He also began training with Mark Barrett, director of Strong Cowboy Strength & Conditioning. Along with training hockey players and skiers, Barrett has created customized fitness programs for more than 50 rodeo athletes.

Under Barrett’s guidance, Bowers strengthened the muscles surrounding his damaged shoulder using equipment in the gym at his condo complex.

The main concern is not whether Bowers is able to hold onto the bull — he injured his riding arm, which is the one that’s looped through the rope and in a relatively stable position during the ride — but whether his shoulder will be able to react when he attempts to get down once his ride is over.

Bowers is also working on building the intense mental energy required to tell muscles how hard to contract and react physiologically during short bursts of time.

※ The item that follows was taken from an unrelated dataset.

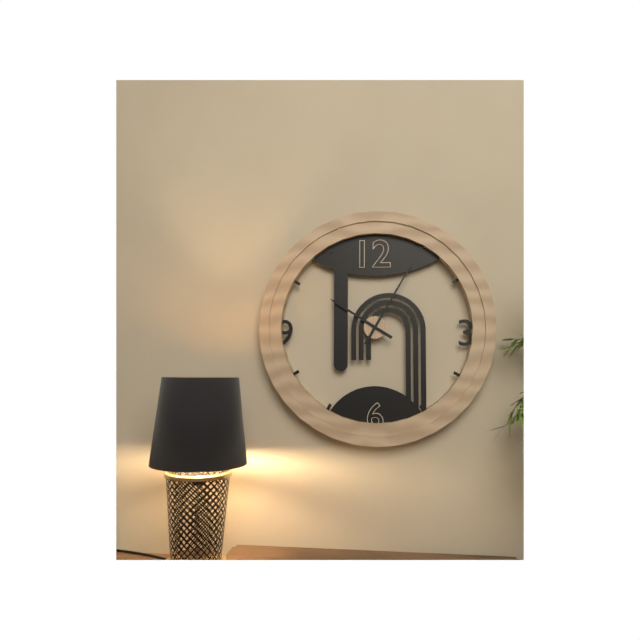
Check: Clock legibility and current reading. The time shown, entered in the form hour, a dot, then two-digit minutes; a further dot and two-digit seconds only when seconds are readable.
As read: 10.05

“Your brain is sort of like a car battery,” says Barrett. “It stores mental energy, but it uses a lot of that up for those eight seconds.” The trainer says some estimates put the energy expended during an eight-second ride on a bull at equivalent to running a marathon, and he points out that bull riders shake or drip sweat immediately following their event.

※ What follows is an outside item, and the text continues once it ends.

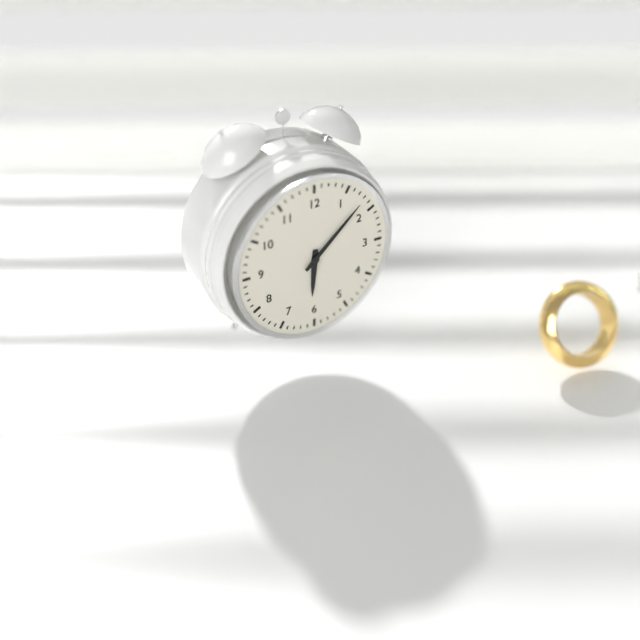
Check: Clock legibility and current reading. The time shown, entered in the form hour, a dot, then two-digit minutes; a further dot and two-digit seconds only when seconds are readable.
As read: 6.08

To prepare, Bowers performs quick activities such as sprints at his maximum level for 10 to 20 seconds.

“There’s nothing you can do to make your body ready for what it goes through when you are riding a bull,” he says.

“Everybody says they’re not scared, but you have to be nervous and scared. It’s a dangerous thing, but part of being a champion is putting that out of your head.”

Bowers has been ranked Top 10 in the world standings three times, and has been Canadian champion twice. In 2004, he won the Calgary Stampede bull riding championship, a goal of his since he was a toddler riding sheep on his father’s acreage near Brooks.

Before retiring, Bowers wants to repeat all three titles in the next two years, starting with the Canadian finals in Edmonton in November. A win there will help secure an invitation to the 2010 Calgary Stampede — a late start to the season prevented his invitation this year.

Bowers’ ultimate goal is the world championships in Las Vegas in December 2010.